記事
日本プロゴルフマッチプレー選手権プロミス杯 2000
「対戦相手を喜ばせに来たよ!!」
5月のマンシングウェアオープンKSBカップから3戦連続で予選落ちを喫した尾崎健夫は、反省の気持ちをこめて、集中トレーニングに励んだ。
「そしたらさ、やっちゃったよ…。最初は、つきゆびか何かだと思って自分で伸ばしたりしていたら、逆骨折しちゃったみたい。ああそれはもう、ショックだったね。
指は骨折、心は屈折ってか、アハハハ」
豪快に笑い飛ばしたが、6週間、治療のためワイヤーを入れていたという左中指はまだ痛々しく、手のひら側に折れ曲がったままだ。

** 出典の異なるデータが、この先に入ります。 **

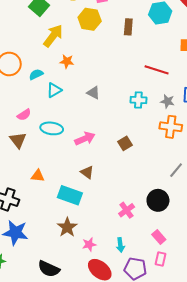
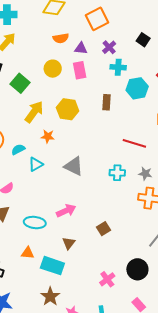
yellow hexagon: (90, 19) -> (68, 109), moved
gray triangle: (93, 93) -> (74, 166), size x1.5
cyan ellipse: (52, 128) -> (35, 223), moved
brown square: (125, 143) -> (103, 229), moved
brown triangle: (87, 172) -> (69, 243), turned 32
orange triangle: (38, 176) -> (28, 253), moved

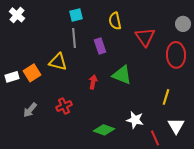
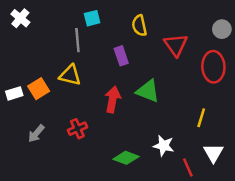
gray line: (74, 38) -> (77, 40), moved
red arrow: (93, 82) -> (113, 100), size x1.5

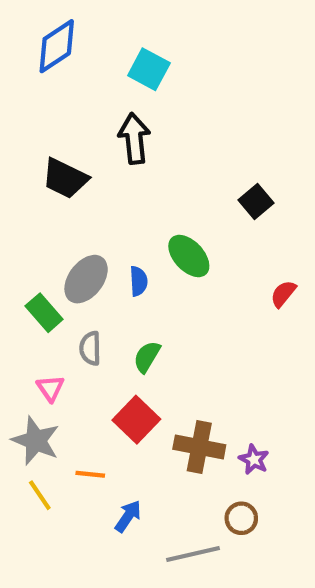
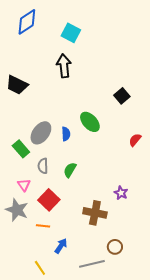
black trapezoid: (65, 178) -> (17, 85), moved
red square: (136, 420) -> (49, 200), moved
purple star: (254, 460) -> (121, 193), moved
yellow line: (40, 495) -> (40, 268), moved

「まだ、完全ではないんだけど、医者がそろそろ動かしたほうが良いって言うもんだから来てみた。でも、今日まわってみて、まだだめだとわかったね。握力が出ないから、250ヤードくらいしか飛んでないし…」と、患部を氷で冷やしながら尾崎の表情がちょっと曇る。
ひとホールごとに決着をつけるマッチプレーは、ストロークプレーに比べ、「いくら叩いても、相手には喜ばれることはあっても、迷惑をかけることはないだろ。完全な復帰戦というわけではないし、試しにやってみようと思ってな。明日は…、そうだな。早々に負けて、相手を喜ばてやるとするか!」と気を取りなおした尾崎。
初戦の対戦相手は、同じジャンボ軍団の東聡だ。
「しかしな〜相手が東だからな。あっさり負けるのは悔しいね。あいつ冷たいヤツだから、俺より飛ばして、さっさと先に歩いて行っちゃうだろうし。そう簡単には喜ばせてやるのは忍びないね」と宣戦布告で、周囲を笑わせた。
いつもの豪快な飛距離が見れないのは寂しいが、尾崎の天真爛漫な笑顔を見られるのは実に10試合ぶり。注目を集めそうだ。